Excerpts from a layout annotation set
════════

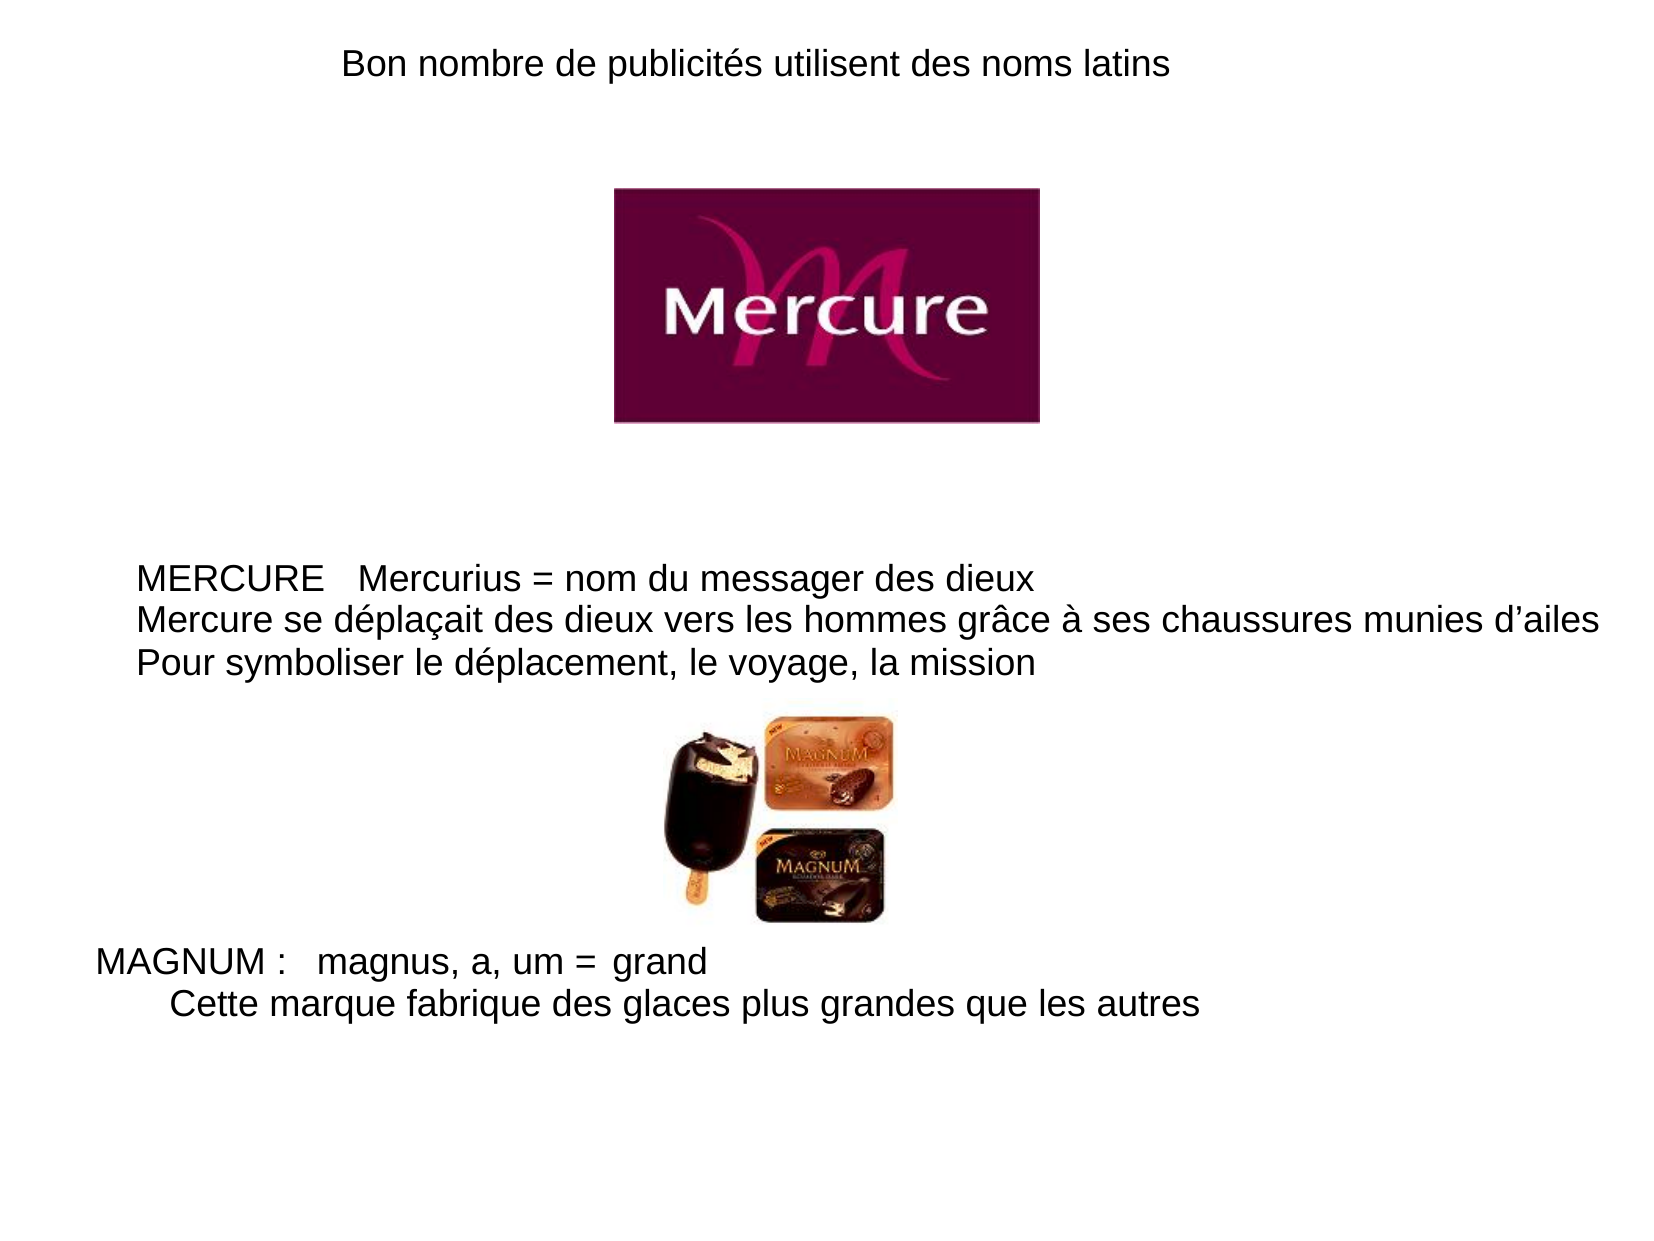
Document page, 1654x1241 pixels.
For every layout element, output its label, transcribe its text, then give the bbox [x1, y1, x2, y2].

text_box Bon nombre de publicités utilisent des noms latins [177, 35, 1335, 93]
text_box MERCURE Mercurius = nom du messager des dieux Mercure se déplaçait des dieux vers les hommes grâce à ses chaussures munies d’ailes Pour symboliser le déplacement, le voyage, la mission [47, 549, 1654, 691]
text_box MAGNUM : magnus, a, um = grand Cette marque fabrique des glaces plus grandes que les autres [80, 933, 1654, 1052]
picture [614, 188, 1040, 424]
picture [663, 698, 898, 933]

════════

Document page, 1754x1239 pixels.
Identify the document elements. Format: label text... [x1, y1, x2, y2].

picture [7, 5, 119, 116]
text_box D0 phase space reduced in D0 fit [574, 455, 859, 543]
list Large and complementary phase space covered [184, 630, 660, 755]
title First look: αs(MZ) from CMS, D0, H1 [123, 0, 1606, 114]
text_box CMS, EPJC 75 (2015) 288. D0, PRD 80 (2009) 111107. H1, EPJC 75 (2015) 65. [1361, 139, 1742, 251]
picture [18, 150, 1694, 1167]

════════

* WORK TO COMPLETE:
Rewrite the lines between the one containing "Document page, 1654x1241 pixels." and the one containing "picture [663, 698, 898, 933]", inclusive, as a JSON list of strings with one string per line, leaving out blank lines.

* FINAL RESULT:
[
  "Document page, 1654x1241 pixels.",
  "For every layout element, output its label, transcribe its text, then give the bbox [x1, y1, x2, y2].",
  "text_box Bon nombre de publicités utilisent des noms latins [177, 35, 1335, 93]",
  "text_box MERCURE Mercurius = nom du messager des dieux Mercure se déplaçait des dieux vers les hommes grâce à ses chaussures munies d’ailes Pour symboliser le déplacement, le voyage, la mission [47, 549, 1654, 691]",
  "text_box MAGNUM : magnus, a, um = grand Cette marque fabrique des glaces plus grandes que les autres [80, 933, 1654, 1052]",
  "picture [614, 188, 1040, 424]",
  "picture [663, 698, 898, 933]"
]